Bayfield home builders should not be shut down because of businesses putting too much food residue into the town sewer system.

That was the message from some audience members at a Bayfield Sanitation District work session held March 19 to consider options to keep the treatment lagoons operating within state permit limits.

Audience members involved in the building trades wanted a solution that would allow more sewer taps to be sold as soon as possible.

The town and sewer district imposed a moratorium on new sewer tap sales as of Feb. 21 to avoid a state-imposed moratorium on issuing building permits. This way, builders can get permits and do construction if they are willing to gamble that they will get a sewer tap when the building is almost finished.

Town and sewer district manager Justin Clifton advised that the most immediate goal is to give the state a lot more confidence that the treatment plant will stay within permit limits while the new plant is built.

Assorted fixes already approved or being discussed won’t increase plant capacity, he advised the builders. “I don’t know how the request (to the state) for increased taps would go,” he said.

Town and district engineer Brent Adams said, “Typically you go to the state (to ask for more capacity) after you have some period of performance data.”

Clifton said the dilemma is that the district needs to sell more taps to pay for the interim improvements. He and sewer board chairman Ed Morlan met with state officials in Denver on March. 16 to explain the complexity of the situation. County Commissioner Joelle Riddle and State Sen. Jim Isgar also attended.

“We told the state if we could pull out $2 million from thin air, we’d do it,” Clifton said. “Even the $500,000 doesn’t really exist. … You can hot-rod the lagoons to increase compliance confidence, or you can do a package plant.”

He continued, “The district and town wouldn’t suggest spending a lot of money without knowing it’ll get us somewhere – to have a clean river and to be able to recover the money with tap sales. The decision isn’t just ‘Is it good enough?’ Is it appropriate for the district to spend the money?”

Clifton said the state officials acknowledged the lagoons have been improved enough to handle 800 pounds per day of organic loading in summer (versus the permit limit of 600 pounds), but the plant was getting 1,200 pounds per day in January – when the lagoons don’t work as well because of the cold.

“No package plant will give us that,” Clifton said. “We’ll likely remain at a deficit (of capacity versus loading) regardless. … The package plant (idea) has gone around and around to where it’s this mystical solution. It’s a big fat assumption.”

The main solution is to reduce organic loading coming in, Morlan said. The district is working with businesses on that now, and urging residents to eliminate any food garbage or milk going down the drain.

Audience members pressed the need for new sewer taps.
“Every day you wait, the news travels fast,” Mike Pascha said. “It’s going to take a long time for Bayfield to recover.
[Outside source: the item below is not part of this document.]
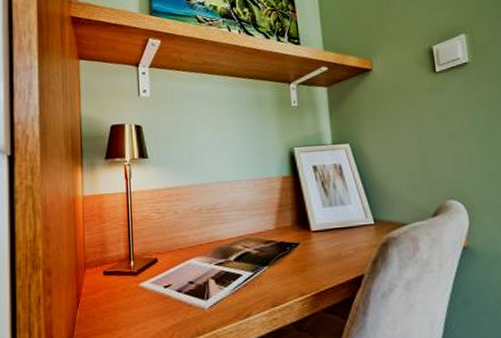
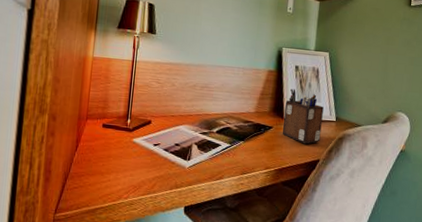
desk organizer: none [310,193,360,258] -> present [282,88,324,144]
It (system improvements) should have been done years ago.”

The district could be fined if it doesn’t do interim improvements, Morlan said.

“That won’t hurt as much as we are being hurt,” Mesa Meadows developer Ted Caferral responded. “I’d like to see more than 30 permits a year for the next two years … I’m shut down. I have inventory I can’t sell. The loading doesn’t come from residential. It’s the commercial. So we are fixing the problem and I’m out of business.”

“It’s not as simple as high commercial users,” Clifton said. “All growth happened for too long without improving the infrastructure.”

The high-load commercial customers are bringing in plans to reduce their loading and they are installing sampling ports, he said.

“If what you ask the state for doesn’t increase capacity, what do we get out of it?” Caferral persisted.

Clifton said the worst case would be to have tap sales shut down until construction starts on the new plant. “Shut the entire economy down for the summer … We have to sell taps. That’s not a threat. It’s just the situation. Once so much time goes by, the damage is done” to local businesses, he said.

Sewer board member Todd Demko agreed, “The economic impact for not being able to build is too high. If we can’t lift this (tap moratorium), we’re all sunk.”